Stimulating interferon genes to interfere with cancer
2016
Challenge
There are currently very few treatment options for patients with recurrent or metastatic head and neck cancer. Only 20% of patients with head and neck squamous cell carcinoma respond to immunotherapy, despite many displaying a T cell-inflamed phenotype, which highlights the serious need to develop new therapies for this disease.
Advance
IRP researchers led by Clint Allen, M.D., discovered that the stimulation of interferon genes induces a robust anti-tumor immune response in a mouse model of T cell-inflamed head and neck cancer, controlling the growth of primary tumors and rejecting those tumors that were already established.
Impact
The team's research indicates that it may be possible to control the growth of head and neck cancer through the activation of interferon genes.

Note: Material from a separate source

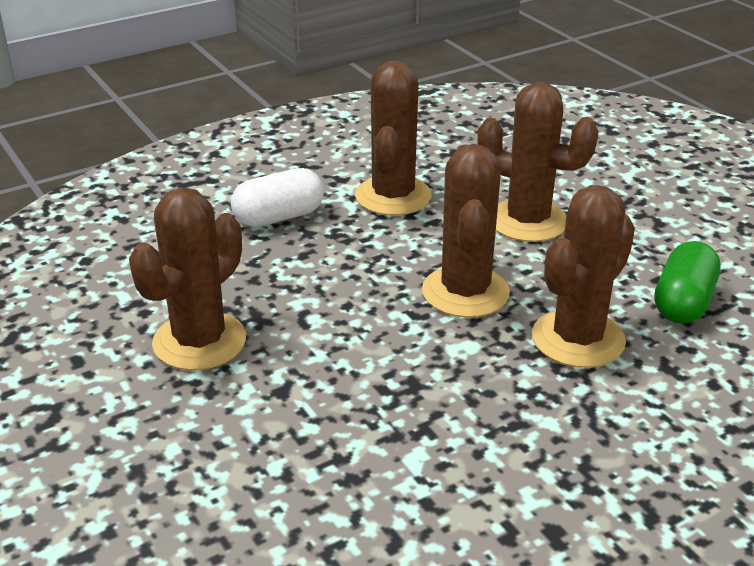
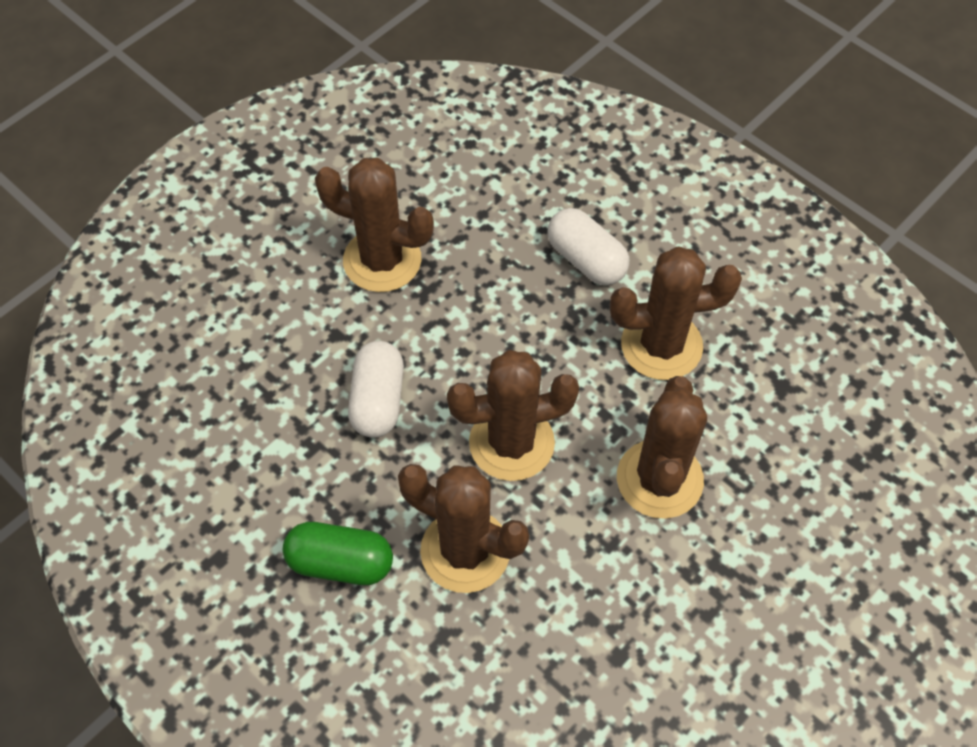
camera: 75 degrees right, 25 degrees up
(382, 371) = (378, 400): none -> white capsule
(683, 302) = (555, 646): green capsule -> green capsule (340, 563)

As a result of the initial animal studies, a Phase I clinical trial is now underway, and, if shown to be clinically safe and effective, this therapeutic approach has the potential to transform treatment options for patients with head and neck cancer.
Publications
Moore E, Clavijo PE, Davis R, Cash H, Van Waes C, Kim Y, Allen C. (2016). Established T Cell–Inflamed Tumors Rejected after Adaptive Resistance Was Reversed by Combination STING Activation and PD-1 Pathway Blockade. Cancer Immunology Res. 4(12):1061-1071.